Work to do: Rewrite the rows starting at the line containing "family: Scincidae" and ending at the line containing "family: Paeoniaceae", changing every instance of "common name" to "vernacular name" and leaving everything else as it is.

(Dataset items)

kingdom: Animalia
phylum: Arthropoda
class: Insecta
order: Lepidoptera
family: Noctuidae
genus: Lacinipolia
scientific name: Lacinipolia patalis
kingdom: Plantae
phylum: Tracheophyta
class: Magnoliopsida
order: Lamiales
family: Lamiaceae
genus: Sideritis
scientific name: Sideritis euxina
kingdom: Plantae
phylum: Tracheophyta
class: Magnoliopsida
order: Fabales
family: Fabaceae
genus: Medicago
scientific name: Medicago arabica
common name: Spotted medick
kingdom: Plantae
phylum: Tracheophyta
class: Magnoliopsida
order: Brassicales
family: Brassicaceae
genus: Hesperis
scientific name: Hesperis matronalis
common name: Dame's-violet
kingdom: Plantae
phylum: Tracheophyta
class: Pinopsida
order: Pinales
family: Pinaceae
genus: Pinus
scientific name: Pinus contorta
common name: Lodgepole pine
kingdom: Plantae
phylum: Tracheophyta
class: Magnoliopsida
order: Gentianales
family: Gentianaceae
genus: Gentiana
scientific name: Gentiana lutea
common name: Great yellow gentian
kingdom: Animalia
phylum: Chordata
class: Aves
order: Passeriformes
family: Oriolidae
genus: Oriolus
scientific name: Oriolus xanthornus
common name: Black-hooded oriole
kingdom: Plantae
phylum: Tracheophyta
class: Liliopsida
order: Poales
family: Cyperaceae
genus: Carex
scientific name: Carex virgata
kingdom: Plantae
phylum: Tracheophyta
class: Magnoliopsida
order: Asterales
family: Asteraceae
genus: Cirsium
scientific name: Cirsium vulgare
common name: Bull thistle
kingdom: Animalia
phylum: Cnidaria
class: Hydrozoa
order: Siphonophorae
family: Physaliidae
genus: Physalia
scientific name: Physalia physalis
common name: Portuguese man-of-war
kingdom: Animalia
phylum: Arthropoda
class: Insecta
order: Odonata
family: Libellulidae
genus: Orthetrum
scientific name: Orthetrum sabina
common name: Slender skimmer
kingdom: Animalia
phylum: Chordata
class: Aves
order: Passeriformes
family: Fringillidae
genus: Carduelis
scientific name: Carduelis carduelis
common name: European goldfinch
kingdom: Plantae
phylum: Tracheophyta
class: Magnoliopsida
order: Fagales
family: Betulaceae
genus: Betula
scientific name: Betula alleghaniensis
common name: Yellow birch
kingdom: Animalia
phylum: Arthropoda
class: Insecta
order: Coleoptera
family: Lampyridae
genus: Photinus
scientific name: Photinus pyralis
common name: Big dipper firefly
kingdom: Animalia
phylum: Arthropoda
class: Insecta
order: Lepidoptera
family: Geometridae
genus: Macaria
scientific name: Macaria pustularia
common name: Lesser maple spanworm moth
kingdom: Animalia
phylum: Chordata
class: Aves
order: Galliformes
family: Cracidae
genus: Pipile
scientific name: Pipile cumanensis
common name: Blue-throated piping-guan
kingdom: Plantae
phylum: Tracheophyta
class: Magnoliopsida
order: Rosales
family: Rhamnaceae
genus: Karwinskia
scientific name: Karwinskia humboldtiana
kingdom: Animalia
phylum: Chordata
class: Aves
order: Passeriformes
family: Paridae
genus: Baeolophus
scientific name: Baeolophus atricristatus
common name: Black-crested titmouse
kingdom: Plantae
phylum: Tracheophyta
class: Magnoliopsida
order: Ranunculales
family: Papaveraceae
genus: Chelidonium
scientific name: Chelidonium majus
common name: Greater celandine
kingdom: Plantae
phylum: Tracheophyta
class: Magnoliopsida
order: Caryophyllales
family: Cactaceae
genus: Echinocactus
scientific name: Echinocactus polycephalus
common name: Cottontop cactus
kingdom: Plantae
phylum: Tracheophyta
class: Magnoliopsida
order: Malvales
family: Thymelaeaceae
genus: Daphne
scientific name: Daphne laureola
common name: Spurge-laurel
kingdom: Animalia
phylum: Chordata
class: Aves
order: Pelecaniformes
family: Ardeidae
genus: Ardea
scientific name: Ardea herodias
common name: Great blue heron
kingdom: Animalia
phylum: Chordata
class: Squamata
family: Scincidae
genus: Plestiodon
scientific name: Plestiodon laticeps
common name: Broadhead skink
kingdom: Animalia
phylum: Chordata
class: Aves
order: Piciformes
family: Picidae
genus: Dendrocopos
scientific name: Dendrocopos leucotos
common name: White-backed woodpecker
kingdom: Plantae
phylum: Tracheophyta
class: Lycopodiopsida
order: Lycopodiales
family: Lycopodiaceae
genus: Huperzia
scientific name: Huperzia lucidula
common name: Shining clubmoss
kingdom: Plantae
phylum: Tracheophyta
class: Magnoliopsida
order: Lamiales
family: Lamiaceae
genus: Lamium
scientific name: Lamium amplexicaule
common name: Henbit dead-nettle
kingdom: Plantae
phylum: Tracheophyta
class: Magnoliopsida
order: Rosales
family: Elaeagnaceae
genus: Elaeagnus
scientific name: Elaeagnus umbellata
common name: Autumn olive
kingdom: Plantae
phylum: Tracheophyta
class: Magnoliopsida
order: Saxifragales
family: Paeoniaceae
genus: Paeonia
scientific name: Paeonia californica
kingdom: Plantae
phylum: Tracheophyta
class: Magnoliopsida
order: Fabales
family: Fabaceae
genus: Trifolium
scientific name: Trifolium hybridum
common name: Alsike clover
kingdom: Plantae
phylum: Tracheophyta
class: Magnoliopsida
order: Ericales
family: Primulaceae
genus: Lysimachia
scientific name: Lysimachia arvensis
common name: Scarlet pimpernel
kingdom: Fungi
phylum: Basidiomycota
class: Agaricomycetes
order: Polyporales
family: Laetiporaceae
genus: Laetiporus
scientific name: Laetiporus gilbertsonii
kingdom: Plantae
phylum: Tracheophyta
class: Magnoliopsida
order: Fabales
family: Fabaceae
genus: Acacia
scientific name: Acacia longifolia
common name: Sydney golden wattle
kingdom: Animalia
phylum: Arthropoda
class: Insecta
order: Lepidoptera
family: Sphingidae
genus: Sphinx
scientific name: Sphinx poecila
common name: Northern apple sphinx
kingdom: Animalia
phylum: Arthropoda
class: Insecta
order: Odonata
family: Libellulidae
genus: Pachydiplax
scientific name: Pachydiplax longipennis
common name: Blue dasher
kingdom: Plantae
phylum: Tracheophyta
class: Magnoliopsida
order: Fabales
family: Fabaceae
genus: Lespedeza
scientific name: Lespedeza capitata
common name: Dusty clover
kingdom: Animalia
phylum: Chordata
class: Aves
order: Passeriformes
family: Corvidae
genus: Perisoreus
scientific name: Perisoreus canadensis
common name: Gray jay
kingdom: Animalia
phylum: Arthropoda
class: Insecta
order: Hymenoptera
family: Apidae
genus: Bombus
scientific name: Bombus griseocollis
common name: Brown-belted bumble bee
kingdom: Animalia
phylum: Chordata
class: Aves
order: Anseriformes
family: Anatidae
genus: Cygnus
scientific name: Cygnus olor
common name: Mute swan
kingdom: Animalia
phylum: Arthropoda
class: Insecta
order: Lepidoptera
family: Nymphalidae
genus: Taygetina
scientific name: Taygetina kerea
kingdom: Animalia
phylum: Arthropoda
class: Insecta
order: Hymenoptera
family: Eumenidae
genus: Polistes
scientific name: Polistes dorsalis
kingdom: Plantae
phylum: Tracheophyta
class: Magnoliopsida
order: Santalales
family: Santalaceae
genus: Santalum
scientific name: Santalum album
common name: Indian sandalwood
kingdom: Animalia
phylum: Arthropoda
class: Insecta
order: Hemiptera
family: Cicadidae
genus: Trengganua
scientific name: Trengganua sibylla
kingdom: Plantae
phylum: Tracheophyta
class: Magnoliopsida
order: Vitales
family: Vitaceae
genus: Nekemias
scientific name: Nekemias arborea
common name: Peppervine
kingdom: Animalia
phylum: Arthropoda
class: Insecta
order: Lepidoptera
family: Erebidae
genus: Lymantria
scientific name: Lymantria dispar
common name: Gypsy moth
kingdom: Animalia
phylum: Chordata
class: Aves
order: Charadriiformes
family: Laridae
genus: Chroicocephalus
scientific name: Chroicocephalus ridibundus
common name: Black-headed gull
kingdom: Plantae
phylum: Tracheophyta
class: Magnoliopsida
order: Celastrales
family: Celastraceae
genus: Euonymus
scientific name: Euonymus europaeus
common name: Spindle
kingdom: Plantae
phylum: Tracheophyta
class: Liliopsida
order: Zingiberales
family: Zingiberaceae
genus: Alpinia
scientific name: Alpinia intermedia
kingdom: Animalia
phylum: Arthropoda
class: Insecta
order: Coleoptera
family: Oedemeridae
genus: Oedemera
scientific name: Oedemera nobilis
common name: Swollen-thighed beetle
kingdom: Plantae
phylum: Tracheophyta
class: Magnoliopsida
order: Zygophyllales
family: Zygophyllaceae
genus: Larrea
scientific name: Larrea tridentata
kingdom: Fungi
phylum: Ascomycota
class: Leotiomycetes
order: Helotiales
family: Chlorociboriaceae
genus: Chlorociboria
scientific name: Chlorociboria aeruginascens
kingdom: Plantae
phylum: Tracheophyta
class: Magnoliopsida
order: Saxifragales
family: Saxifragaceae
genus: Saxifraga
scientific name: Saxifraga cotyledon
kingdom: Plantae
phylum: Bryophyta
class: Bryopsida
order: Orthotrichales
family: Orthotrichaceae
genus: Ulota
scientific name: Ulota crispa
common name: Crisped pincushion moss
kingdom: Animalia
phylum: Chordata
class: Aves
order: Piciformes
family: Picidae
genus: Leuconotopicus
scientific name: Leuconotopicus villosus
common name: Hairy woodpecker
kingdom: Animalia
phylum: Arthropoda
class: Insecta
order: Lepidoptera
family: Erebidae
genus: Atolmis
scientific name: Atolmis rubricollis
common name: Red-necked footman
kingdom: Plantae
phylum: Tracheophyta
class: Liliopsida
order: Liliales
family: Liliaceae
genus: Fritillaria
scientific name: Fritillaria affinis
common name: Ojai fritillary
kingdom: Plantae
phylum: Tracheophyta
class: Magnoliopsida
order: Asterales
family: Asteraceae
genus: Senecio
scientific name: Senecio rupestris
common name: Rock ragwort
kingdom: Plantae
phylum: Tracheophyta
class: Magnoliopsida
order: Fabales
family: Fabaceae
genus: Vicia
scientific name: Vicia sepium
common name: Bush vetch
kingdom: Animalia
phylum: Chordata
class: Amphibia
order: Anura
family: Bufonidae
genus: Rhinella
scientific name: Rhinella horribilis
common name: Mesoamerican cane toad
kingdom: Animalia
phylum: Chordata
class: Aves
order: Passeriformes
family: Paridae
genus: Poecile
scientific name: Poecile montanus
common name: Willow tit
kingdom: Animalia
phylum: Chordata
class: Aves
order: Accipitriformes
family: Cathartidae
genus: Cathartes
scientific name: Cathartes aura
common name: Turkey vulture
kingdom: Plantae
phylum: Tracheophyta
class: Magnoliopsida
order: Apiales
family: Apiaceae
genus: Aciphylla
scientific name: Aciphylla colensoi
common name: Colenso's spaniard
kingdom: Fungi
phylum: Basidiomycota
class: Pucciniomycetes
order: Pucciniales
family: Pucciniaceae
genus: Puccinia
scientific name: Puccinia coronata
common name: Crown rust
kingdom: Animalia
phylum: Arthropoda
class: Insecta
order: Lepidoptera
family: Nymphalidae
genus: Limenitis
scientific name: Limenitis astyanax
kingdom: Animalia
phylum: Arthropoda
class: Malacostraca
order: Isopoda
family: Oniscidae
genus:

Complete answer:
family: Scincidae
genus: Plestiodon
scientific name: Plestiodon laticeps
vernacular name: Broadhead skink
kingdom: Animalia
phylum: Chordata
class: Aves
order: Piciformes
family: Picidae
genus: Dendrocopos
scientific name: Dendrocopos leucotos
vernacular name: White-backed woodpecker
kingdom: Plantae
phylum: Tracheophyta
class: Lycopodiopsida
order: Lycopodiales
family: Lycopodiaceae
genus: Huperzia
scientific name: Huperzia lucidula
vernacular name: Shining clubmoss
kingdom: Plantae
phylum: Tracheophyta
class: Magnoliopsida
order: Lamiales
family: Lamiaceae
genus: Lamium
scientific name: Lamium amplexicaule
vernacular name: Henbit dead-nettle
kingdom: Plantae
phylum: Tracheophyta
class: Magnoliopsida
order: Rosales
family: Elaeagnaceae
genus: Elaeagnus
scientific name: Elaeagnus umbellata
vernacular name: Autumn olive
kingdom: Plantae
phylum: Tracheophyta
class: Magnoliopsida
order: Saxifragales
family: Paeoniaceae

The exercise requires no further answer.